**Source document:**
Insert a given node in BST

Intuition

The goal is to insert a new value into a Binary Search Tree (BST) while ensuring that the fundamental properties of the BST are preserved. A BST is organized in such a way that for any given node, all values in its left subtree are smaller than the node's value, and all values in the right subtree are larger. The insertion process requires identifying the correct location for the new value, ensuring that the tree remains correctly ordered. This involves traversing the tree, making comparisons at each node, and ultimately finding an appropriate null child position where the new node can be inserted, thereby maintaining the structure and properties of the BST.

Approach

Initiate a traversal of the tree to locate the correct insertion point by comparing the value to be inserted with the value of the current node.
If the value to be inserted is less than the value of the current node, proceed to explore the left subtree.
If the value to be inserted is greater than the value of the current node, proceed to explore the right subtree.
Continue this comparison and traversal process until a potential leaf position (a null child) is identified in the relevant subtree.
To insert the new value, create a new node containing the given value, and attach this new node as a child of the parent node at the empty position found in the previous step. If the value is less than the parent's node value, the new node should be attached as the left child; otherwise, it should be attached as the right child.
Return the updated Binary Search Tree, now including the newly inserted value while maintaining its properties.

Dry Run

Solution

#include <bits/stdc++.h>
using namespace std;

// Definition for a binary tree node.

**Provided data:**
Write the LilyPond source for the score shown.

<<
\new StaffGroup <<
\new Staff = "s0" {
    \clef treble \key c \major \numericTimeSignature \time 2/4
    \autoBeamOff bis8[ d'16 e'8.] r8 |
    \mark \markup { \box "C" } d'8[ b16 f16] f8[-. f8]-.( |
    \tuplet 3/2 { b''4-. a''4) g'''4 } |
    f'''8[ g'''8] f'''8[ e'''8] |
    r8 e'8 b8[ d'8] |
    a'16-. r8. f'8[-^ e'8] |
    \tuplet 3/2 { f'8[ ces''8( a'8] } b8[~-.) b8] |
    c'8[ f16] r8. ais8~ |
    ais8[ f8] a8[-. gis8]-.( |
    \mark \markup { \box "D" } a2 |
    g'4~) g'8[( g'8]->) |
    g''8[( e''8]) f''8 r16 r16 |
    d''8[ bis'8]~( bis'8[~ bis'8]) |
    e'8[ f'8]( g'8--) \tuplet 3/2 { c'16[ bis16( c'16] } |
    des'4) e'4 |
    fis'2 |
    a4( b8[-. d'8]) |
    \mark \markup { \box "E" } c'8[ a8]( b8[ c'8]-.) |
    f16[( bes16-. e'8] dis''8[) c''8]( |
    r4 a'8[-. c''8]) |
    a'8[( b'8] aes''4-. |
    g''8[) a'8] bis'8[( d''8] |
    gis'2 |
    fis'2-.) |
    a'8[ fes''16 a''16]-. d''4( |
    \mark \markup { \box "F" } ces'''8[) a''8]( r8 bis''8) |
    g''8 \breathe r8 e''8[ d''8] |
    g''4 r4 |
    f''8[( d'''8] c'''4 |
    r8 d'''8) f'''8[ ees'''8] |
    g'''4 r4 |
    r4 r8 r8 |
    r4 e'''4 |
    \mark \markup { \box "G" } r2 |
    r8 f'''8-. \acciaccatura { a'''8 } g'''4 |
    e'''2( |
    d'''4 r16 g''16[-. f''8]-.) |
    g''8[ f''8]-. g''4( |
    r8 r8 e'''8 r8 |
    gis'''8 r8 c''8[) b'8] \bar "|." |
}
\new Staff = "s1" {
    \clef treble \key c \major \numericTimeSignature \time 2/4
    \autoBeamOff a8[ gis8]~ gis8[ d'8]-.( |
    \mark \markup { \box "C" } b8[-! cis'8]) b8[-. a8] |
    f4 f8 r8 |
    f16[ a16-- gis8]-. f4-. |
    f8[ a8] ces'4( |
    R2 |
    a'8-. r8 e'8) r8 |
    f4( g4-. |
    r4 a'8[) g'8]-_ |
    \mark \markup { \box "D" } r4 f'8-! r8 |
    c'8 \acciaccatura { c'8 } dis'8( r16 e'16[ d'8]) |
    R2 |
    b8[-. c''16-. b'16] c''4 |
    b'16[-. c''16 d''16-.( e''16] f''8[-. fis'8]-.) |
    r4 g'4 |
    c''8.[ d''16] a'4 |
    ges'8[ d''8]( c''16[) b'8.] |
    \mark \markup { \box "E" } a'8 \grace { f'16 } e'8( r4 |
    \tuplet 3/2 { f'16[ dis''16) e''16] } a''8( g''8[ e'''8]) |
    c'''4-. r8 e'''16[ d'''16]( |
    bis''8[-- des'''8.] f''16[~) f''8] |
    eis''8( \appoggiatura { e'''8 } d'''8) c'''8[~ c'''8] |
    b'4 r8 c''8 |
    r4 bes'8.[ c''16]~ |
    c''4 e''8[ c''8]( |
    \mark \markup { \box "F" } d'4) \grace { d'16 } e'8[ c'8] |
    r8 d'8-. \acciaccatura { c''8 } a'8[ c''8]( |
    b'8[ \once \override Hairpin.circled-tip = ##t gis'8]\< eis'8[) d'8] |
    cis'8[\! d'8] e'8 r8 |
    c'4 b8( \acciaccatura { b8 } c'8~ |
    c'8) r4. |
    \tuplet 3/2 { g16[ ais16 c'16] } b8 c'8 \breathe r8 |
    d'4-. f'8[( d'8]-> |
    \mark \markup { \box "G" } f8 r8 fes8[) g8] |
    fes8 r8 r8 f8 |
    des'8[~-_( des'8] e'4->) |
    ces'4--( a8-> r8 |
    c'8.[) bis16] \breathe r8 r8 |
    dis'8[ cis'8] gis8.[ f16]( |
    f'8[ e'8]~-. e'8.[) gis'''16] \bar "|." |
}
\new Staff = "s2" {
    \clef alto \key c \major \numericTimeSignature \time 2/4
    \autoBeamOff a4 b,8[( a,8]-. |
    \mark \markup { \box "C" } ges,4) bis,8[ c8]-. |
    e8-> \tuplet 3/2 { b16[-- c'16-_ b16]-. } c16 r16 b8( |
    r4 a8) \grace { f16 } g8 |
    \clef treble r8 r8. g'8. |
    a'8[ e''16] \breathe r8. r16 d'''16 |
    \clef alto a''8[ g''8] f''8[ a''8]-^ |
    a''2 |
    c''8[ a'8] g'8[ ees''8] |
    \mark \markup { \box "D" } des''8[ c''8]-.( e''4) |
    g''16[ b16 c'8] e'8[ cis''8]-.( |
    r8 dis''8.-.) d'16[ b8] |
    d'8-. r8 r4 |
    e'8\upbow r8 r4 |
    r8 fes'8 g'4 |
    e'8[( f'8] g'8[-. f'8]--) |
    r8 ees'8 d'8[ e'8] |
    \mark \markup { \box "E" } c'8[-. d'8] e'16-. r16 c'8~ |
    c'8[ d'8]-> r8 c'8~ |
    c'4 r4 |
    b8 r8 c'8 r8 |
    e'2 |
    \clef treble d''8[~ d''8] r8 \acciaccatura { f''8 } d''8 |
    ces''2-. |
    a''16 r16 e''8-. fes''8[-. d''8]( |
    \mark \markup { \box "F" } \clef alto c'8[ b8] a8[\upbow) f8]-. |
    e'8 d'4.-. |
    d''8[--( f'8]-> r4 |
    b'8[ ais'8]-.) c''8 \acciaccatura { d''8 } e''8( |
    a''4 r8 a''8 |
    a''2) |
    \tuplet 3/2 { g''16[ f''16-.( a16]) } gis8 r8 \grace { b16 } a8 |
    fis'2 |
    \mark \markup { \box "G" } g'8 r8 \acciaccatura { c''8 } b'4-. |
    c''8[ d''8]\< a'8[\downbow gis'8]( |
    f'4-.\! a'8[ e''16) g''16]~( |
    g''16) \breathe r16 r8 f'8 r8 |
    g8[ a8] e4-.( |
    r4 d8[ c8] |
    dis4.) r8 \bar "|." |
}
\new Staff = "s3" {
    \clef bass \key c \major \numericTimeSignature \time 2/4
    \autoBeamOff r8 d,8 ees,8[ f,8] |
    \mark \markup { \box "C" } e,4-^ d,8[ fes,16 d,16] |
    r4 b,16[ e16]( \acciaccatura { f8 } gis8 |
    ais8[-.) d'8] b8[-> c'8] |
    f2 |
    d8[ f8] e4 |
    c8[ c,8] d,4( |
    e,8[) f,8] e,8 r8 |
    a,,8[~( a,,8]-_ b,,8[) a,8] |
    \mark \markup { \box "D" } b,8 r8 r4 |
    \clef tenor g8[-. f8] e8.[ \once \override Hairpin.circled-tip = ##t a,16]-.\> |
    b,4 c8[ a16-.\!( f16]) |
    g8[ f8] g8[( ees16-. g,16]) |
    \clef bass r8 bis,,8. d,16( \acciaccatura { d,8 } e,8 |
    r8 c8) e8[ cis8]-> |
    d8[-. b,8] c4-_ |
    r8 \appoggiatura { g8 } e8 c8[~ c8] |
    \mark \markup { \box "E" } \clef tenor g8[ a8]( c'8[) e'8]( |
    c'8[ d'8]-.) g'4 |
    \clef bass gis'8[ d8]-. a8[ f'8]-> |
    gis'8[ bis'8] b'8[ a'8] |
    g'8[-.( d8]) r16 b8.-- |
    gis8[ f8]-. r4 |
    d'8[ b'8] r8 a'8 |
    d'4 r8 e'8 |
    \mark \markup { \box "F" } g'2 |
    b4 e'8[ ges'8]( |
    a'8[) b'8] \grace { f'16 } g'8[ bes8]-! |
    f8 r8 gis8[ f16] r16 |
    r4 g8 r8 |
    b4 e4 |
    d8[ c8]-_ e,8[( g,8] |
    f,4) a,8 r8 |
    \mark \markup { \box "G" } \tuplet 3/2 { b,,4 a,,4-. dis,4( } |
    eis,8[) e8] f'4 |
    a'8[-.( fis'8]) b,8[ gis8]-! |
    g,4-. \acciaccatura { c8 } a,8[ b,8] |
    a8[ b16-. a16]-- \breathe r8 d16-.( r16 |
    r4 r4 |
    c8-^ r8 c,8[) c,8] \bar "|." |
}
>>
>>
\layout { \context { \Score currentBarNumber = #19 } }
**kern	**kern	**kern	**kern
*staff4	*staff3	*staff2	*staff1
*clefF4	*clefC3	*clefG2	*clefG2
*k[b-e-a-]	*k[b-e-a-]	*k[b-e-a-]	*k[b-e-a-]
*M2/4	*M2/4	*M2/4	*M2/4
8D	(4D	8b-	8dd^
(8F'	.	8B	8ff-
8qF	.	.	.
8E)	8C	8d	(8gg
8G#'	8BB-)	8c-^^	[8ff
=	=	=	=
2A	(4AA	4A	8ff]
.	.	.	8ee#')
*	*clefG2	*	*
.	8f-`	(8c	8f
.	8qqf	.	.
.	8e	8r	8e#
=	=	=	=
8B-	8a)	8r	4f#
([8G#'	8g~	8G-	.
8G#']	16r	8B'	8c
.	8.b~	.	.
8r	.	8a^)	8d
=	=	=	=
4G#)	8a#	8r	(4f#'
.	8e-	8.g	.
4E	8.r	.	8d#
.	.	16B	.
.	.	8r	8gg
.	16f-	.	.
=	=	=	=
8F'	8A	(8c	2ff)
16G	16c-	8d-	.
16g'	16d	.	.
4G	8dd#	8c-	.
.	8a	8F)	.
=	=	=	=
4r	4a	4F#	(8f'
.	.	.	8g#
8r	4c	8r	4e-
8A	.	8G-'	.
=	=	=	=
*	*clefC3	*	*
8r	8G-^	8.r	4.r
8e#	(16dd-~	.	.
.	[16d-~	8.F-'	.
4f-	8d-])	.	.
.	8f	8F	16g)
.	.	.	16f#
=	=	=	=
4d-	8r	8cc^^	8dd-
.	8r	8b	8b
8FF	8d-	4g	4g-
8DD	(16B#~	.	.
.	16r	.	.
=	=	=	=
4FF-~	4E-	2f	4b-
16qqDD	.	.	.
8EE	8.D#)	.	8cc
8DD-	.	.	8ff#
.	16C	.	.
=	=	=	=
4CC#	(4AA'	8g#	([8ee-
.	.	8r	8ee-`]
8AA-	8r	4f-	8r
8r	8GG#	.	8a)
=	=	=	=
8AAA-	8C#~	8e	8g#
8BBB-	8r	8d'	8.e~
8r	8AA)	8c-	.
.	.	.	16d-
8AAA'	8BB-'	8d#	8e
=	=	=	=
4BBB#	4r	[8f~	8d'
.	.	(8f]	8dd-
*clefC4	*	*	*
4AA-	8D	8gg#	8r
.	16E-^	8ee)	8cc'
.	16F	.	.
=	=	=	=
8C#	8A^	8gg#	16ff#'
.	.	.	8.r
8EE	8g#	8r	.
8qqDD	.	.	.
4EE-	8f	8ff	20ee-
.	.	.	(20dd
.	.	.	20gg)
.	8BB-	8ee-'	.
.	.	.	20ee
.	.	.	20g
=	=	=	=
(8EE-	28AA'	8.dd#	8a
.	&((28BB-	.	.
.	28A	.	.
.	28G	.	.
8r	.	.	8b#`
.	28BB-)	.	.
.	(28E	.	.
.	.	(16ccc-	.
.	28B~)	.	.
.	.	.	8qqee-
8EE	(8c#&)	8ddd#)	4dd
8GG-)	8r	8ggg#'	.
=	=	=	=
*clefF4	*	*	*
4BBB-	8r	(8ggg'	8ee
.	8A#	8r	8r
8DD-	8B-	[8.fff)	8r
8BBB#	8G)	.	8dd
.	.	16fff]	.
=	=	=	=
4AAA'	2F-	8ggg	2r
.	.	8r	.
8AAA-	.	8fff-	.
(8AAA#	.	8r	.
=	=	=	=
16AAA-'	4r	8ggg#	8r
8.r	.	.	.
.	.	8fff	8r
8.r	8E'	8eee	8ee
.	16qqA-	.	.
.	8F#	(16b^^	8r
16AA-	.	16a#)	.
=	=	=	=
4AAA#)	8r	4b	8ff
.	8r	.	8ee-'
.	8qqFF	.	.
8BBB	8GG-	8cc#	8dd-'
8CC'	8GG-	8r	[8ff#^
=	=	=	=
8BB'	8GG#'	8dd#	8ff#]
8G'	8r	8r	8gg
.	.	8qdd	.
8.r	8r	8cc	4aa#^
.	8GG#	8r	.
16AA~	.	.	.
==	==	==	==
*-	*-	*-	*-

**Your tasks:**
1. In the BST insertion page, which subtree is explored when the value to be inserted is less than the value of the current node?
2. Report each line of the records that contains the string "appoggiatura".

**Expected responses:**
1. The left subtree.

2.
    eis''8( \appoggiatura { e'''8 } d'''8) c'''8[~ c'''8] |
    r8 \appoggiatura { g8 } e8 c8[~ c8] |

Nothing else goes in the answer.